• [STATED GOAL 1] Copy out word for word the rows, starting with the line containing "order: Anura" and ending with the last line of the rows, both included.

• [TEXT]

>>

Research Interests

I am interested in the interplay between attention and value-based decision-making. My specific research interests can be described in two threads: 1) how reward-associated stimuli can modulate attention, and 2) how attention can influence and modulate value-based decision-making,. I pursue these research questions using a number of methodological tools, using both neural (EEG/ERP, oscillatory, fMRI) and non-neural measures (i.e. behavioral and eye-tracking data). A substantive part of my current focus is also upon expanding my skills into computational modeling as well. By combining these different conceptual ideas and methodological tools I aim to completely map out the many possible interactions between attention and value-based decision-making.

How reward-associated stimuli modulate attention

Humans, along with many other organisms, can learn that certain stimuli are more likely to lead to positive outcomes. Learning these stimulus-outcome associations can be quite useful to optimize future choices as well. Recent work has shown that reward-associated features of stimuli can lead to a subsequent biasing of attention, a phenomenon known as value-driven attentional capture (VDAC). This biasing of attention is involuntary, meaning that in some circumstances it can be helpful and in others it can be a hindrance. The unique qualities of this phenomena has radically reshaped our theories of attention (Awh et al., 2012), but there are many remaining questions concerning the nuances of this phenomenon, particularly in its underlying neural systems. My work to-date has generally focused on understanding how these reward-associated stimuli modulate attention at a neural level.

Relevant Papers:

  1. Bachman, M. D*., Wang, L.*, Gamble, M. L., & Woldorff, M. G. (2020). Physical salience and value-driven salience operate through different neural mechanisms to enhance attentional selection. Journal of Neuroscience, 40(28), 5455-5464.

  2. Bachman, M. D., Hunter, M. N., Huettel, S. A., & Woldorff, M. G. (2021). Disruptions of sustained spatial attention can be resistant to the distractor’s prior reward associations. Frontiers in Human Neuroscience, 15, 431.

Attention during choice

When contemplating one's choices, a decision-maker cannot take in information about every alternative at the same time. Instead, their attention will move back and forth between each option until a choice is made. Neuroeconomists have become increasingly interested in understanding how these patterns of attention (typically measured via eye gaze) predict and shape eventual choices. I am currently working on several projects in this area, including: 1) how disruptions in visual attention influence decision-making, 2) how attention as measured by motor movements (i.e. button presses or mouse movements) differs from attention as measure by eye gaze, 3) using EEG to obtain neural measures of choice processes.

<<

• [STATED GOAL 2] In the research interests text, list each author of the papers under "Relevant Papers:". Name each person once.

• [DATA IN THIS EXERCISE]
>>

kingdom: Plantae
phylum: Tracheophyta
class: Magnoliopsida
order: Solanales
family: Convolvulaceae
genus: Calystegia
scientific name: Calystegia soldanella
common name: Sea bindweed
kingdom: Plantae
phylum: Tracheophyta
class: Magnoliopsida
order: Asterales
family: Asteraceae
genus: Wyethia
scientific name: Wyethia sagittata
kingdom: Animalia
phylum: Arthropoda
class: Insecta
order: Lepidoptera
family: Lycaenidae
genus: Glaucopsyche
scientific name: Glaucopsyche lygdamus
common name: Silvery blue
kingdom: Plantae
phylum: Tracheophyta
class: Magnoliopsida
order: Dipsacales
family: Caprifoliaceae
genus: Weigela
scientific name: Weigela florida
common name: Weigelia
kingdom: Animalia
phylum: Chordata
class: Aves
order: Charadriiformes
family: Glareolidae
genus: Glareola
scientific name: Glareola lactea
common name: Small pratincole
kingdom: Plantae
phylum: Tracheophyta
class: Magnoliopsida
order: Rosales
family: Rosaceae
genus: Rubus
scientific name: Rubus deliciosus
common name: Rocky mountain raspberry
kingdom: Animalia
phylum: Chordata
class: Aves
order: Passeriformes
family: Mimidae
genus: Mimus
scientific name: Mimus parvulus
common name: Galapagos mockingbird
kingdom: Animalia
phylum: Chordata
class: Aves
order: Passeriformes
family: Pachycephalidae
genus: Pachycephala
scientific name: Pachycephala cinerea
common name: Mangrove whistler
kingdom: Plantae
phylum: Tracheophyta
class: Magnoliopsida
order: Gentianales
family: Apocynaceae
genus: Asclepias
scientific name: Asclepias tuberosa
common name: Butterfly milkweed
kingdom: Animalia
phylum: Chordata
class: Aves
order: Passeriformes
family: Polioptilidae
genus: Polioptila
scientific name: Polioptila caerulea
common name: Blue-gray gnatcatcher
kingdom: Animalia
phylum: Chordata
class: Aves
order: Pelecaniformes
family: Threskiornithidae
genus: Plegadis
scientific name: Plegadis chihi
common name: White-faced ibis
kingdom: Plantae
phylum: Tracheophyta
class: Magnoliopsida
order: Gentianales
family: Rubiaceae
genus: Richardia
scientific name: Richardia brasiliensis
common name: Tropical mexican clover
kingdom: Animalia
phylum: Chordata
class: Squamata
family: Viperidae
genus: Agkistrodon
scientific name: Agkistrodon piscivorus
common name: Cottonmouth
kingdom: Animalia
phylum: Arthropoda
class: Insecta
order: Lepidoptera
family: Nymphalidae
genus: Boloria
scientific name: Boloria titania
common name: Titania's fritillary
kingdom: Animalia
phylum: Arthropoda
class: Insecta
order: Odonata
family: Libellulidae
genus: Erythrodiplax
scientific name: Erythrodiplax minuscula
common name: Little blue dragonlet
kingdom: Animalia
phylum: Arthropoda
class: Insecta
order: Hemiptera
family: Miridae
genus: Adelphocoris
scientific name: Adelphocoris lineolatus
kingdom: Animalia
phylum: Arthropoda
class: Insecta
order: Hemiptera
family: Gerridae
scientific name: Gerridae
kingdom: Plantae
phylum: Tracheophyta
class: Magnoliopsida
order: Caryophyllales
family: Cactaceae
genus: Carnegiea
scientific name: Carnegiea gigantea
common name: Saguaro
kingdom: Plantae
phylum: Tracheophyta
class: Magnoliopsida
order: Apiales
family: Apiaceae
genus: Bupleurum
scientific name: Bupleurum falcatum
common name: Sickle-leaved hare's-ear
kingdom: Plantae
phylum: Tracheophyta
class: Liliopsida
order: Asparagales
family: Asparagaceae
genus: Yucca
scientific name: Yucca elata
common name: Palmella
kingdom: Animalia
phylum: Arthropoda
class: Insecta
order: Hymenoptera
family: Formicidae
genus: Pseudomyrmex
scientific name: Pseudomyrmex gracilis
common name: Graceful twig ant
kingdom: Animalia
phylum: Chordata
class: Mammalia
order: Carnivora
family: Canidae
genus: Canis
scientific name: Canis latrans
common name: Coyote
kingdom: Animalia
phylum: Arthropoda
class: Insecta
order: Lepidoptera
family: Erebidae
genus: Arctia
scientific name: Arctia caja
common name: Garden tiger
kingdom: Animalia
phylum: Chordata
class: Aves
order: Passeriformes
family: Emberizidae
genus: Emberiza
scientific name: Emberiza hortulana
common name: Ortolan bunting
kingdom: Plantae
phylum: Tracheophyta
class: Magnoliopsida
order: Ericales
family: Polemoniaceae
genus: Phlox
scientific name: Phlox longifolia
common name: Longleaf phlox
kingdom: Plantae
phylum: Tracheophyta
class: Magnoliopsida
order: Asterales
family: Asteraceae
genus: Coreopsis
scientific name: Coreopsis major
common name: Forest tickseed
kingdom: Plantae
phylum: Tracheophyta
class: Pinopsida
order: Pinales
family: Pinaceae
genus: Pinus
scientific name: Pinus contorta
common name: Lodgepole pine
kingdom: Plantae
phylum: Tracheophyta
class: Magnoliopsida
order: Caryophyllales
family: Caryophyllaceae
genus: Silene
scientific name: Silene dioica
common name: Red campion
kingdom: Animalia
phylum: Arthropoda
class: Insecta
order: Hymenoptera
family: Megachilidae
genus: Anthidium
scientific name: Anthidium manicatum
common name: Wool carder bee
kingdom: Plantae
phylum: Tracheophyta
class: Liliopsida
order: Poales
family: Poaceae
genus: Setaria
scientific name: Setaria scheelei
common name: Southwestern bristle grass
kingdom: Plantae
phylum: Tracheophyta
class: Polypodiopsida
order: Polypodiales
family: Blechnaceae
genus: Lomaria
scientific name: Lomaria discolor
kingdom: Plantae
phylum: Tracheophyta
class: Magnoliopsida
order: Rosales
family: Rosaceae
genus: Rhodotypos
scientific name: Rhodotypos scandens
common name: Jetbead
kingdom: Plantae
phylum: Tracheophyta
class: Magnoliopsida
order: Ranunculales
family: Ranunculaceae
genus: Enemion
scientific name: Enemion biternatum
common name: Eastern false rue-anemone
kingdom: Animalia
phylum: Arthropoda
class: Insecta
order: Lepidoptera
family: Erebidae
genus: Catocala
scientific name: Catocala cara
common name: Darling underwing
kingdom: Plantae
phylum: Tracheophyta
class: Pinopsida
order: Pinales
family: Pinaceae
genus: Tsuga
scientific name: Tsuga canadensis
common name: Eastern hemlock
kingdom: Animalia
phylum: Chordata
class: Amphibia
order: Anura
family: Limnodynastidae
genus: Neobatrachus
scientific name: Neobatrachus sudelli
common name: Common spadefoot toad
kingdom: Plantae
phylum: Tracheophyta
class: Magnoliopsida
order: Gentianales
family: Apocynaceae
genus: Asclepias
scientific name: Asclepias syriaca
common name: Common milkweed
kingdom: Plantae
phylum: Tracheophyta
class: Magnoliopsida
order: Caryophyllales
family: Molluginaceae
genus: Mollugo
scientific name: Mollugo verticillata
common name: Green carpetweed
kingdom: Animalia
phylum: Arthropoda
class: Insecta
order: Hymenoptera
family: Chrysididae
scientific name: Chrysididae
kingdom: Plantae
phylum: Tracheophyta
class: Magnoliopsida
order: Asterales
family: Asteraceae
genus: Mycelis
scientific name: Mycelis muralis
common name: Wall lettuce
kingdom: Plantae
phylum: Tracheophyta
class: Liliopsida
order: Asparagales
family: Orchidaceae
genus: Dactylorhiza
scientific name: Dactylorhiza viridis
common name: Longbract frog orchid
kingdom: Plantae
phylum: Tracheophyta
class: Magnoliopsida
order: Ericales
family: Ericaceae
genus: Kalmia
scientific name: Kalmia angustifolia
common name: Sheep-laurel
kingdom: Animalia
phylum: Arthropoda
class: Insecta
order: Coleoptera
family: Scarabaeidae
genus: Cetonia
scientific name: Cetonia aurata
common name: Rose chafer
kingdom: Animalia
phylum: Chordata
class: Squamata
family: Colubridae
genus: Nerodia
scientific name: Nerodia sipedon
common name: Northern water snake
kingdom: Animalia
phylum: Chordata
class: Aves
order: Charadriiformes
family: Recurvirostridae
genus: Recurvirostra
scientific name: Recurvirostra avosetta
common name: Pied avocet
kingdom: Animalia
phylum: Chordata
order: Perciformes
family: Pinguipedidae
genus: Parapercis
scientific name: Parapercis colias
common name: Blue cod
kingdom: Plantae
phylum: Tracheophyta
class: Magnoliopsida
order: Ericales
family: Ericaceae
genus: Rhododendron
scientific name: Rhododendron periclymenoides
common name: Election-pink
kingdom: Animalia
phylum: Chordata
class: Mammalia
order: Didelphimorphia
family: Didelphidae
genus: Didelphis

<<

• [TASK RESULT 1]
order: Anura
family: Limnodynastidae
genus: Neobatrachus
scientific name: Neobatrachus sudelli
common name: Common spadefoot toad
kingdom: Plantae
phylum: Tracheophyta
class: Magnoliopsida
order: Gentianales
family: Apocynaceae
genus: Asclepias
scientific name: Asclepias syriaca
common name: Common milkweed
kingdom: Plantae
phylum: Tracheophyta
class: Magnoliopsida
order: Caryophyllales
family: Molluginaceae
genus: Mollugo
scientific name: Mollugo verticillata
common name: Green carpetweed
kingdom: Animalia
phylum: Arthropoda
class: Insecta
order: Hymenoptera
family: Chrysididae
scientific name: Chrysididae
kingdom: Plantae
phylum: Tracheophyta
class: Magnoliopsida
order: Asterales
family: Asteraceae
genus: Mycelis
scientific name: Mycelis muralis
common name: Wall lettuce
kingdom: Plantae
phylum: Tracheophyta
class: Liliopsida
order: Asparagales
family: Orchidaceae
genus: Dactylorhiza
scientific name: Dactylorhiza viridis
common name: Longbract frog orchid
kingdom: Plantae
phylum: Tracheophyta
class: Magnoliopsida
order: Ericales
family: Ericaceae
genus: Kalmia
scientific name: Kalmia angustifolia
common name: Sheep-laurel
kingdom: Animalia
phylum: Arthropoda
class: Insecta
order: Coleoptera
family: Scarabaeidae
genus: Cetonia
scientific name: Cetonia aurata
common name: Rose chafer
kingdom: Animalia
phylum: Chordata
class: Squamata
family: Colubridae
genus: Nerodia
scientific name: Nerodia sipedon
common name: Northern water snake
kingdom: Animalia
phylum: Chordata
class: Aves
order: Charadriiformes
family: Recurvirostridae
genus: Recurvirostra
scientific name: Recurvirostra avosetta
common name: Pied avocet
kingdom: Animalia
phylum: Chordata
order: Perciformes
family: Pinguipedidae
genus: Parapercis
scientific name: Parapercis colias
common name: Blue cod
kingdom: Plantae
phylum: Tracheophyta
class: Magnoliopsida
order: Ericales
family: Ericaceae
genus: Rhododendron
scientific name: Rhododendron periclymenoides
common name: Election-pink
kingdom: Animalia
phylum: Chordata
class: Mammalia
order: Didelphimorphia
family: Didelphidae
genus: Didelphis

• [TASK RESULT 2]
M. D. Bachman
L. Wang
M. L. Gamble
M. G. Woldorff
M. N. Hunter
S. A. Huettel